3 Student Research Committee, Jahrom University of Medical Sciences, Jahrom, Iran

4 Research center for social Determinants of Health, Jahrom University of Medical Sciences, Jahrom, Iran


Introduction: Prevalence of pacemaker 0.4-1 Percentage of surgical site infections is reported in 14-16% of all nosocomial infections and is a common complication after cesarean section. The present study reports a case of covid-positive placenta abruption that develops a cesarean section infection a few days after emergency cesarean section.

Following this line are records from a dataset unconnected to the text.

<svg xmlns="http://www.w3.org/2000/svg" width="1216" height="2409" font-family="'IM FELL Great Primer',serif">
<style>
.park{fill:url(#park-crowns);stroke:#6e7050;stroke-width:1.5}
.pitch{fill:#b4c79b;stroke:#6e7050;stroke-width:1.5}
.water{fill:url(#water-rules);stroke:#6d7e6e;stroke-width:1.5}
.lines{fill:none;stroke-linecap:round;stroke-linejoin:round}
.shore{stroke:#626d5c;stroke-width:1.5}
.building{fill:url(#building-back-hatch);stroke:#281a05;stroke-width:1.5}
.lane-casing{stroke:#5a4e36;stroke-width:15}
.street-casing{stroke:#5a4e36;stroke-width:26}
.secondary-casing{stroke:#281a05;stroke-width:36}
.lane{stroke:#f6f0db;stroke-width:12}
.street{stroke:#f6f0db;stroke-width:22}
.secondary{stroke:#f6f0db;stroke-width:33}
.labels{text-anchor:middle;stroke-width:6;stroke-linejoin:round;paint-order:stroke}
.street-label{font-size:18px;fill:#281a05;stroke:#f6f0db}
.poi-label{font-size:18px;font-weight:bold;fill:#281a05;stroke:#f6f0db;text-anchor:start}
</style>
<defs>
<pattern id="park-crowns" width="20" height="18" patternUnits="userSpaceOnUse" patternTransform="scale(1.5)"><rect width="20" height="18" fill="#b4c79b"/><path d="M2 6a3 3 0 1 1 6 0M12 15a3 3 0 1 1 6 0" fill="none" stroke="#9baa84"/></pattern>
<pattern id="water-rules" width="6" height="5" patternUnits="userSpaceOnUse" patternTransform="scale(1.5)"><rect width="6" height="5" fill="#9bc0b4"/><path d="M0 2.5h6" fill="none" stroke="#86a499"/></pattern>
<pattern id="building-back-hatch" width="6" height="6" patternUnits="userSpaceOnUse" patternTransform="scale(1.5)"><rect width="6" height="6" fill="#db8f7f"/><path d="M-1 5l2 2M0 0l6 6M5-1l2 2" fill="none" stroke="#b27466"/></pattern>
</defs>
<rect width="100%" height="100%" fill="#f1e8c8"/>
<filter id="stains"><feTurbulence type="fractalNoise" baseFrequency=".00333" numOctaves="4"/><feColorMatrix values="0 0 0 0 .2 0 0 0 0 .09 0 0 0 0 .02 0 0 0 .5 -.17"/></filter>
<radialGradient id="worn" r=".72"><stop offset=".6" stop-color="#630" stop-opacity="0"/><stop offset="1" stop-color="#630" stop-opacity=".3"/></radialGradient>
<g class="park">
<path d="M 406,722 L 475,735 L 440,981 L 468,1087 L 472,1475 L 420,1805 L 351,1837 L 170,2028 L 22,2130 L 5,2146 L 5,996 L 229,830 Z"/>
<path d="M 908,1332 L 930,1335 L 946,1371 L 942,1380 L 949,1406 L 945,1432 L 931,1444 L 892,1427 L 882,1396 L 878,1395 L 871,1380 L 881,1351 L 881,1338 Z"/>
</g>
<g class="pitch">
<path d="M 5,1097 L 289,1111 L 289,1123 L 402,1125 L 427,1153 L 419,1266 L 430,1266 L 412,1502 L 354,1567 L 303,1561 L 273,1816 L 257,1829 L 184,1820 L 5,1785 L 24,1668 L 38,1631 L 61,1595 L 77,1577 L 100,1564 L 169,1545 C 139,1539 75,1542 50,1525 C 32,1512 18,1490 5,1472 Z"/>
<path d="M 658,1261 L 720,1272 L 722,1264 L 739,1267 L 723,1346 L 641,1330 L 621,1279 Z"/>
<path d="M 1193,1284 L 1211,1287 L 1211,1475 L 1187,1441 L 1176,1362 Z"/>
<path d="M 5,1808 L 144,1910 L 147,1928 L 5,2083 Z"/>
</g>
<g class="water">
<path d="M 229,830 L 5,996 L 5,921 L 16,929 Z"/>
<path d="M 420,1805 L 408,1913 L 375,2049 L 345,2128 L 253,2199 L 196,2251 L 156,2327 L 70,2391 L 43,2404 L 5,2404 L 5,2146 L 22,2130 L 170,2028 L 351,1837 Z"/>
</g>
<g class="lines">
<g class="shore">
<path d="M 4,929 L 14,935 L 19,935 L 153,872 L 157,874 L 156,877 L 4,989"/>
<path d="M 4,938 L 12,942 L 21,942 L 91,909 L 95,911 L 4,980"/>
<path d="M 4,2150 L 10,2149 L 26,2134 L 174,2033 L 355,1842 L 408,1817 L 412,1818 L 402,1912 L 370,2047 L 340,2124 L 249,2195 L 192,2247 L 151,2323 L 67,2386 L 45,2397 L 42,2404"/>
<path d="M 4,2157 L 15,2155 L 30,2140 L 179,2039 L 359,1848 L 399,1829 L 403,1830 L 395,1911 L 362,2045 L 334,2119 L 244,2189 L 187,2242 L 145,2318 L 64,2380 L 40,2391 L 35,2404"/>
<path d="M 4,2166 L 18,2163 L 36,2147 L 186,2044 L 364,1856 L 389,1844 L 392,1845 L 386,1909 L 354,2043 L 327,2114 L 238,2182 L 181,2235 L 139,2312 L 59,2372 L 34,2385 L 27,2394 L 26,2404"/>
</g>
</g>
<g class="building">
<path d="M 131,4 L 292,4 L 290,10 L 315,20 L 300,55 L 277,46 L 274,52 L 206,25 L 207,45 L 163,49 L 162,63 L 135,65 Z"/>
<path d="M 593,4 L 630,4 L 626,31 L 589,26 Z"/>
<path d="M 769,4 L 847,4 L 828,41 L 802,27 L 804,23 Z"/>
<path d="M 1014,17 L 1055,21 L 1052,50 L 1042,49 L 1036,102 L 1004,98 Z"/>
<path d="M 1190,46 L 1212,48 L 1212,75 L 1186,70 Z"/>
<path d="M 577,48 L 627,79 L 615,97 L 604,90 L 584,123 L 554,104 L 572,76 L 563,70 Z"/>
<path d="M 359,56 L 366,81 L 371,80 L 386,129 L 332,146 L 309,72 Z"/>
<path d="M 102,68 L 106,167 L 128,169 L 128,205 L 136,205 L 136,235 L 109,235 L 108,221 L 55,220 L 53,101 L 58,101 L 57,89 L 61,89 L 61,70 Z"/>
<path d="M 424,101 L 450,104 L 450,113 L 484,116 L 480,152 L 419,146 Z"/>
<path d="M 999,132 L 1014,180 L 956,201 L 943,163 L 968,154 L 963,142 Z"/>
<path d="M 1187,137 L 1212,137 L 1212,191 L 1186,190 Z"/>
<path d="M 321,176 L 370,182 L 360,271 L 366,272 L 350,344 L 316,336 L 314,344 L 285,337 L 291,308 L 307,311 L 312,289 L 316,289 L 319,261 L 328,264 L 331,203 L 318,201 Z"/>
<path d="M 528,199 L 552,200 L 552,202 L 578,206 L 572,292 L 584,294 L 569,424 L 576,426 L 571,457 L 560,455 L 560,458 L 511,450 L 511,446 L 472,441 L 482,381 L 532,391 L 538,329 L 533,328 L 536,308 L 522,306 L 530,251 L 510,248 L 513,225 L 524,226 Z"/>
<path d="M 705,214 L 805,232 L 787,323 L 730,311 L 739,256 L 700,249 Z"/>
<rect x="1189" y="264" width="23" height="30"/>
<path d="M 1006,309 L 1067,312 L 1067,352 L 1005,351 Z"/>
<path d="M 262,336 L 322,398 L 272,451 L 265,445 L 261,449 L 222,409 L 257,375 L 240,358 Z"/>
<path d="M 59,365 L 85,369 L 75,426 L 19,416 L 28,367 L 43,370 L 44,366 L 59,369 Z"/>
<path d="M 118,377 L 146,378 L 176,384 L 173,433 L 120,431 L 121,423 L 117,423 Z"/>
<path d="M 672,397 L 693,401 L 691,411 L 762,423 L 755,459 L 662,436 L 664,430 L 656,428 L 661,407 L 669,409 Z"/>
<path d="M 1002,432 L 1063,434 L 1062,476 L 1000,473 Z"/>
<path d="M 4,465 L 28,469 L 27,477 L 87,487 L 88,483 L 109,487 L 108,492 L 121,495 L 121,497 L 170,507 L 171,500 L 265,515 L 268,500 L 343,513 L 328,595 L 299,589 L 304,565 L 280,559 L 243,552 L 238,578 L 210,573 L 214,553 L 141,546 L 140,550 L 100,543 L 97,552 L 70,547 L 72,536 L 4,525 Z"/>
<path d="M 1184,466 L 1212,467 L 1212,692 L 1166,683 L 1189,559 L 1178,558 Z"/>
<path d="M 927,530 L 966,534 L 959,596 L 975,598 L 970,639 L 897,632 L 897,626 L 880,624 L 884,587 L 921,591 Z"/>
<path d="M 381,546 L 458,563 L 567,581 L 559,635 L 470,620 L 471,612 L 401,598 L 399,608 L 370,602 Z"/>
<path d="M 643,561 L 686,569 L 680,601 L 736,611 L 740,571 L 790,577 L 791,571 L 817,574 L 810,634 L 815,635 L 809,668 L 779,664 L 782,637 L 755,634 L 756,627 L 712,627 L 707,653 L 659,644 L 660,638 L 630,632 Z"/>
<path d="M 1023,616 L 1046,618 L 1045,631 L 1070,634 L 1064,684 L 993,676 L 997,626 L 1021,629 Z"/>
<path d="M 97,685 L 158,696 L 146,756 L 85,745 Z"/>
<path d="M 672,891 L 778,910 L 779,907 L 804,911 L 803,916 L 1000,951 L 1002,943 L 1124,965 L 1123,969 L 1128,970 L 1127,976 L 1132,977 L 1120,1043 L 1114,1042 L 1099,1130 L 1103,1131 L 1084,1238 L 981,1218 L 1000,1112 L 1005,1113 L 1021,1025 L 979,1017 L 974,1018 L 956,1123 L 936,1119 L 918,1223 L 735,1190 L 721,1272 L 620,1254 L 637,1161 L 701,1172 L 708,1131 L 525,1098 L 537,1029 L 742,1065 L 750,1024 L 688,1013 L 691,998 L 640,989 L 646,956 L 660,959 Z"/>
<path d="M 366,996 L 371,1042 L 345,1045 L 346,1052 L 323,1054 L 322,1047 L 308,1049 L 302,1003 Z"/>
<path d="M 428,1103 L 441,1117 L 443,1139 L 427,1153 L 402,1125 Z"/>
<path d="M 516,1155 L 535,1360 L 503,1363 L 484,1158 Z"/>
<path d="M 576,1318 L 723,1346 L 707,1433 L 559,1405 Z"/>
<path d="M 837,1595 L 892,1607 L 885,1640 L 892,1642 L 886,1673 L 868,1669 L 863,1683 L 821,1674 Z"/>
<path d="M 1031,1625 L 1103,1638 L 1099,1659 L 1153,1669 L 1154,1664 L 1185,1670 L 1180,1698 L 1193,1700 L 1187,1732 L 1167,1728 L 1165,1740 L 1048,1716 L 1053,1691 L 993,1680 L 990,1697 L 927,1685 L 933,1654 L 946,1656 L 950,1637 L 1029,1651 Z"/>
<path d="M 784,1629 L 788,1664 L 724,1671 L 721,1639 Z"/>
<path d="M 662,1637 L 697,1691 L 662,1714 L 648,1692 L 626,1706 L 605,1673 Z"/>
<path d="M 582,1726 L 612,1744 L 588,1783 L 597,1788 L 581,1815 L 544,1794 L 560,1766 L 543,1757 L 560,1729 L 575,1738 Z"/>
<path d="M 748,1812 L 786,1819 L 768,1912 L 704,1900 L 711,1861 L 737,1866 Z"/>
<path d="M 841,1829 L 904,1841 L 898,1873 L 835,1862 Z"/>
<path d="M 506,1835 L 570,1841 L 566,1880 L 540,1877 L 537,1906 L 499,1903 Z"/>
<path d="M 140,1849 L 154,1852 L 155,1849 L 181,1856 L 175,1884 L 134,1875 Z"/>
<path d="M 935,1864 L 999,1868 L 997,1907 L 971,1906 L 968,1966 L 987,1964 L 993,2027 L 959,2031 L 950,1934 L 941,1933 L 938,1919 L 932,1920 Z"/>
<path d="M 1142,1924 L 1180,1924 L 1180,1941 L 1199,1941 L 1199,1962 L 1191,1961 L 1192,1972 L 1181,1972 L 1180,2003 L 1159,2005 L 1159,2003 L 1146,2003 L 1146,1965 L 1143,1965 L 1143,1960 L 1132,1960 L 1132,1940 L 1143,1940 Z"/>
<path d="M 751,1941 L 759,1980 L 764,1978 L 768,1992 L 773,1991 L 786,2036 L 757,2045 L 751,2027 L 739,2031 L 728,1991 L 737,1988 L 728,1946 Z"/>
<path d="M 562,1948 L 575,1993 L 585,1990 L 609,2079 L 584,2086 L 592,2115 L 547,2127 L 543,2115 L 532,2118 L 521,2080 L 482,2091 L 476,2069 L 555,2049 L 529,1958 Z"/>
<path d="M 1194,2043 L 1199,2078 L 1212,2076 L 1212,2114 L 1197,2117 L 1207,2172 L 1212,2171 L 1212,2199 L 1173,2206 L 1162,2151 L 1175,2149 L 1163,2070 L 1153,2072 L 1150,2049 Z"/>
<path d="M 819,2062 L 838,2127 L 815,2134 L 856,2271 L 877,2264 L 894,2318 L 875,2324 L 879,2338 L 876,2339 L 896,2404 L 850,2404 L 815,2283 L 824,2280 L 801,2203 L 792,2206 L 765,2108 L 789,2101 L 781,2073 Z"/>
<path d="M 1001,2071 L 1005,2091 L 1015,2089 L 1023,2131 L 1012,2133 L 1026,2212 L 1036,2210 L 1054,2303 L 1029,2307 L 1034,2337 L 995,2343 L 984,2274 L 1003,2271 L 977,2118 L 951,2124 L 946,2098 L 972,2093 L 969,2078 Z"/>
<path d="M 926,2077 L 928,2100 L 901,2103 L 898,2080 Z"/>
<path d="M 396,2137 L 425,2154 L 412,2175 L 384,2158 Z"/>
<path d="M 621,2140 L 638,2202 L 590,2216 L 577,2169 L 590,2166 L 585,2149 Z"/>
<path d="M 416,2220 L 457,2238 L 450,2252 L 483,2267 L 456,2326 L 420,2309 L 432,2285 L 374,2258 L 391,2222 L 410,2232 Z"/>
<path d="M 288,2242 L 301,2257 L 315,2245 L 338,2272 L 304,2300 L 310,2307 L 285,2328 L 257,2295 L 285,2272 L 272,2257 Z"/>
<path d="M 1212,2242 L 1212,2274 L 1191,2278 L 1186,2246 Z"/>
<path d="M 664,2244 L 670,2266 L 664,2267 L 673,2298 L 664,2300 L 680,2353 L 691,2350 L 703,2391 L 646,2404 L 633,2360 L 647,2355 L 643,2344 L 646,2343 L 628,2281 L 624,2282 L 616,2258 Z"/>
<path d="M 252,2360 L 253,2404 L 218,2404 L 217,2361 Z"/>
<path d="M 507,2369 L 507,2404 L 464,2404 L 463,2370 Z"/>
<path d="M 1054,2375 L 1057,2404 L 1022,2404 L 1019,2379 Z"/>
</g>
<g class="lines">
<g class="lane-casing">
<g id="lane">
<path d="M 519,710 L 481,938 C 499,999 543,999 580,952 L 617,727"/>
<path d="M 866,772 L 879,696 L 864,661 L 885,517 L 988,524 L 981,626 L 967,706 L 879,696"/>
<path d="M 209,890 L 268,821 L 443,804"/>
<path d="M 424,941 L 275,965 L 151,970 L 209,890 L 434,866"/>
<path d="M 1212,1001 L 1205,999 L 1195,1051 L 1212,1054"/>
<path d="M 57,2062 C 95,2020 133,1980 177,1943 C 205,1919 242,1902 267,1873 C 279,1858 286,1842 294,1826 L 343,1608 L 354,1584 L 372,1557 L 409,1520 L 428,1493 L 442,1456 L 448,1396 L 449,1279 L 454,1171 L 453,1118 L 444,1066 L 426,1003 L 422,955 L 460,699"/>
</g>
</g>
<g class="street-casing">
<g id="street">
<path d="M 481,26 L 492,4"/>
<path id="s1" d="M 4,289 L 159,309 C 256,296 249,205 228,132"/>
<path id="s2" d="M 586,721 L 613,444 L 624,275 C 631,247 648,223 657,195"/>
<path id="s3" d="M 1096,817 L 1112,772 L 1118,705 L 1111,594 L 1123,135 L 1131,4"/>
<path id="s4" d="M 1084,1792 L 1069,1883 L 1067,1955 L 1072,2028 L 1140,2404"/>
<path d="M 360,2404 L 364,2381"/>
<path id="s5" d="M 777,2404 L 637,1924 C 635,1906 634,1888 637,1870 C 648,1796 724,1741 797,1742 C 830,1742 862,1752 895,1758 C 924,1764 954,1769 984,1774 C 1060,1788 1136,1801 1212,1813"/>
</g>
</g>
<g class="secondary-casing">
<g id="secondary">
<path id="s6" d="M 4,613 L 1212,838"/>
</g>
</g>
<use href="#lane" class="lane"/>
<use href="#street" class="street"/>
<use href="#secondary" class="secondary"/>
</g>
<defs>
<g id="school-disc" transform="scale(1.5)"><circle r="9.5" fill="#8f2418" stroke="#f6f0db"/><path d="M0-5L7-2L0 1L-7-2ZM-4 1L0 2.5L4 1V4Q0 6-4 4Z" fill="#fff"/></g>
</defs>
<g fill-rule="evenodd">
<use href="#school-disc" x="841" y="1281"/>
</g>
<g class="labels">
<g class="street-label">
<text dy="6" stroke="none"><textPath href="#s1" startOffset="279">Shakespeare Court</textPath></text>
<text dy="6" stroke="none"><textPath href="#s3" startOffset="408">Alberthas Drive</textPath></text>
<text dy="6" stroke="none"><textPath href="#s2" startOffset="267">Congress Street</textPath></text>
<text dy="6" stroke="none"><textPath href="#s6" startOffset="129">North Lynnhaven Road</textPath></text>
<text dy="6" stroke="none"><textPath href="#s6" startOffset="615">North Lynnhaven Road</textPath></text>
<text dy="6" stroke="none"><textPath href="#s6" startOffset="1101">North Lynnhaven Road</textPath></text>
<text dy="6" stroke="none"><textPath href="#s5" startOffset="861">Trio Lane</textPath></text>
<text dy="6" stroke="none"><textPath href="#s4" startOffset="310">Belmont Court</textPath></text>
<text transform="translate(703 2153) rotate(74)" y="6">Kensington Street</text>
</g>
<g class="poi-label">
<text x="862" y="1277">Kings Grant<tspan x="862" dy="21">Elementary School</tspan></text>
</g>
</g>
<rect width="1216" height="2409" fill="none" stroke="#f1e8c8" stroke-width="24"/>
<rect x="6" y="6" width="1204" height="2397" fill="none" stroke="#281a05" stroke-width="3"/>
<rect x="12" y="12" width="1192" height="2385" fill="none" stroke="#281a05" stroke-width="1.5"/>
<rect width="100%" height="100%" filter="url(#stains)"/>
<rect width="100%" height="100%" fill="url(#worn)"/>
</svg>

Case Report: The patient, a 34-year-old woman experiencing her fourth pregnancy, suffered severe vaginal bleeding
and abdominal pain at 34 weeks of gestation and underwent emergency cesarean section at the diagnosis of placental abruption. 5 days after the operation, the patient was checked for Covid-19 PCR, which was positive. Because the patient had no clinical symptoms and was not a problem for women, he was discharged and was advised to visit on an outpatient basis. 5 days after discharge, the patient returned to the hospital with symptoms of abdominal pain and tenderness, fever, chills, and purulent discharge from the cesarean section and vaginal incision. The abscess at the site of the cesarean section was finally discharged with repair of the abdominal wall, in good general condition and with stable vital signs.
Conclusion: Due to the recent spread of the corona pandemic, not much research has been done on its effects on
pregnancy, fetus and placenta, and the manner of delivery and infection after cesarean section. But more research is needed to prove this, given the newness of the Corona pandemic, and there may be an effective link between covid 19 and placental abruption and an increased risk of surgical site infection.